Carlo Lejeune verzichtet auf Doktortitel

Carlo Lejeune verzichtet auf seinen Doktortitel. Das schreibt der aus der Gemeinde Büllingen stammende Historiker in einer Pressemitteilung.

Carlo Lejeune (Archivbild: BRF)

Carlo Lejeune (Archivbild: BRF)

Er habe dem Präsidenten der Universität Trier mitgeteilt, dass er den Doktortitel nicht mehr führen werde.

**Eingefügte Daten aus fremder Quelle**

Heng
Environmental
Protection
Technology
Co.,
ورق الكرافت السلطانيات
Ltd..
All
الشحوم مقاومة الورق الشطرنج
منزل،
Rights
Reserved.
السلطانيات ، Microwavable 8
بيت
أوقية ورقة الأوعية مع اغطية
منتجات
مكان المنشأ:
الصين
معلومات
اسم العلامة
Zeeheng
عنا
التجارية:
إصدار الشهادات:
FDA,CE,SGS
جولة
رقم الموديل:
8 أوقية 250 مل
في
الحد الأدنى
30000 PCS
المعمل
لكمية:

Letztes Jahr waren Plagiatsvorwürfe in Bezug auf seine Doktorarbeit bekannt geworden. Diese hatte er 1991 an der Universität Trier eingereicht. Lejeune soll Passagen der Einleitung übernommen haben. Nach Bekanntwerden der Vorwürfe war Lejeune von seiner Funktion als Leiter des Zentrums für Ostbelgische Geschichte zurückgetreten.

Am Dienstag schreibt Lejeune, er habe in seiner Dissertation nicht in allen Bereichen die notwendige wissenschaftliche Sorgfalt an den Tag gelegt. Ein Abschluss der Prüfung an der Uni Trier sei noch auf Monate nicht absehbar. Deshalb wolle er nun selber einen Schlussstrich ziehen und sich neu orientieren. An seiner Leidenschaft für die Geschichtsarbeit werde das aber nichts ändern, so Lejeune.

Der Historiker fügt noch hinzu, dass er aus dem Doktortitel nie einen materiellen Vorteil gezogen habe, weder beruflich noch privat.

mitt/vk

2 Kommentare
  1. Carlo Lejeune

    Meine Stellungnahme darf auch jeder im Wortlaut lesen.
    „Im November 2020 warf ein ostbelgisches Online-Medium mir vor, in meiner Dissertation stellenweise plagiiert zu haben. Dabei bezog es sich auf eine Anzeige, die im Frühjahr 2019 bei der Universität Trier als bezahlter Auftrag eines Dritten eingereicht wurde.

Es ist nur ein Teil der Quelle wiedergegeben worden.